-- TEXTO SELECCIONADO --
════
Tras una manifestación contra Bush en 2007, los fotógrafos de prensa decían en su carta pública: “Al Ministerio del Interior le decimos: los fotógrafos de prensa no trabajamos para la policía. (…) a los propietarios y directores de los medios: los contratos expresos o implícitos que tenemos con los medios autorizan el uso de las imágenes que producimos sólo con fines periodísticos. (manifestantes: quienes no deseen ser fotografiados no deben participar a cara descubierta en actos públicos que se convocan en espacios públicos”.
La segunda realidad es la tensión entre las grandes empresas mediáticas en que se han convertido varios medios de comunicación (y que algunos expertos llaman ya “latifundios mediáticos”) y algunos gobiernos latinoamericanos que han llegado al poder con el apoyo de organizaciones políticas de izquierdas, y cuyo último capítulo se vive estos días en Ecuador, donde un juez ha dado la razón al presidente Correa en un juicio contra los dueños del diario El Universo y su ex jefe de opinión, Emilio Palacio, por una columna en la que se señalaba que el 30 de septiembre de 2010 -día del levantamiento policial- Correa ordenó “fuego a discreción y sin previo aviso contra un hospital lleno de civiles y gente inocente”. El juez les ha condenado a tres años de prisión y un pago de 30 millones de dólares. El mismo día de la sentencia, el presidente declaraba que la sociedad debe luchar por demandar a los medios de comunicación que, abusando de su poder mediático y su “patente de corso”, “injurian, calumnian y hacen política ilegítimamente”, tras lo cual cinco diarios de Ecuador abrieron con el mismo titular en primera página: “Por la libre expresión”.
════
-- EXTRACTO DE DATOS --
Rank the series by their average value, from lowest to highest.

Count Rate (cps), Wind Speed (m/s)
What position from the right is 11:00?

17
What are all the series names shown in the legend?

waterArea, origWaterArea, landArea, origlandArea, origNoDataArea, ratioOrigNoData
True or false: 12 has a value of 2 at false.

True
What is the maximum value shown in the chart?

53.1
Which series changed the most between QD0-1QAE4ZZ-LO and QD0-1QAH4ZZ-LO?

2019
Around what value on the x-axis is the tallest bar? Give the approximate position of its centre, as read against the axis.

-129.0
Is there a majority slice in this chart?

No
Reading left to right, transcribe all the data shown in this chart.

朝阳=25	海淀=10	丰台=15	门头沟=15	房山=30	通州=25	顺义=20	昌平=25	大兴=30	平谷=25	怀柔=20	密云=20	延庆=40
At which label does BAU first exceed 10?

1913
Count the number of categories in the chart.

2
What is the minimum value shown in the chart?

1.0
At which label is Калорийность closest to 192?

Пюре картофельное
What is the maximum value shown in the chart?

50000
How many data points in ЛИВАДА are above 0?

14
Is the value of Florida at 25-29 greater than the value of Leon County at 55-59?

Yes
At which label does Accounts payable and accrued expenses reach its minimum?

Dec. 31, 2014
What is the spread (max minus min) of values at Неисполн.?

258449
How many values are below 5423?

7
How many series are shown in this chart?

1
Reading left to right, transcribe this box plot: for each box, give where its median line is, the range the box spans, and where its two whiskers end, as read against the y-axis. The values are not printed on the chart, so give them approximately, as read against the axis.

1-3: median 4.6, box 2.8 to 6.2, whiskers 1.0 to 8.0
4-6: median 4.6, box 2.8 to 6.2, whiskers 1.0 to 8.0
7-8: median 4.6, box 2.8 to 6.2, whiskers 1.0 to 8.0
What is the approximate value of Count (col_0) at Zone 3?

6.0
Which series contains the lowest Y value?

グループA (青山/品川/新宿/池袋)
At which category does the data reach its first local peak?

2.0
════
-- LO QUE SE PIDE --
Cite completo el texto sobre la prensa y el poder político, sin alterar una sola palabra. Los datos constituyen un material aparte, independiente del texto.

-- TAREA RESUELTA --
Tras una manifestación contra Bush en 2007, los fotógrafos de prensa decían en su carta pública: “Al Ministerio del Interior le decimos: los fotógrafos de prensa no trabajamos para la policía. (…) a los propietarios y directores de los medios: los contratos expresos o implícitos que tenemos con los medios autorizan el uso de las imágenes que producimos sólo con fines periodísticos. (manifestantes: quienes no deseen ser fotografiados no deben participar a cara descubierta en actos públicos que se convocan en espacios públicos”.
La segunda realidad es la tensión entre las grandes empresas mediáticas en que se han convertido varios medios de comunicación (y que algunos expertos llaman ya “latifundios mediáticos”) y algunos gobiernos latinoamericanos que han llegado al poder con el apoyo de organizaciones políticas de izquierdas, y cuyo último capítulo se vive estos días en Ecuador, donde un juez ha dado la razón al presidente Correa en un juicio contra los dueños del diario El Universo y su ex jefe de opinión, Emilio Palacio, por una columna en la que se señalaba que el 30 de septiembre de 2010 -día del levantamiento policial- Correa ordenó “fuego a discreción y sin previo aviso contra un hospital lleno de civiles y gente inocente”. El juez les ha condenado a tres años de prisión y un pago de 30 millones de dólares. El mismo día de la sentencia, el presidente declaraba que la sociedad debe luchar por demandar a los medios de comunicación que, abusando de su poder mediático y su “patente de corso”, “injurian, calumnian y hacen política ilegítimamente”, tras lo cual cinco diarios de Ecuador abrieron con el mismo titular en primera página: “Por la libre expresión”.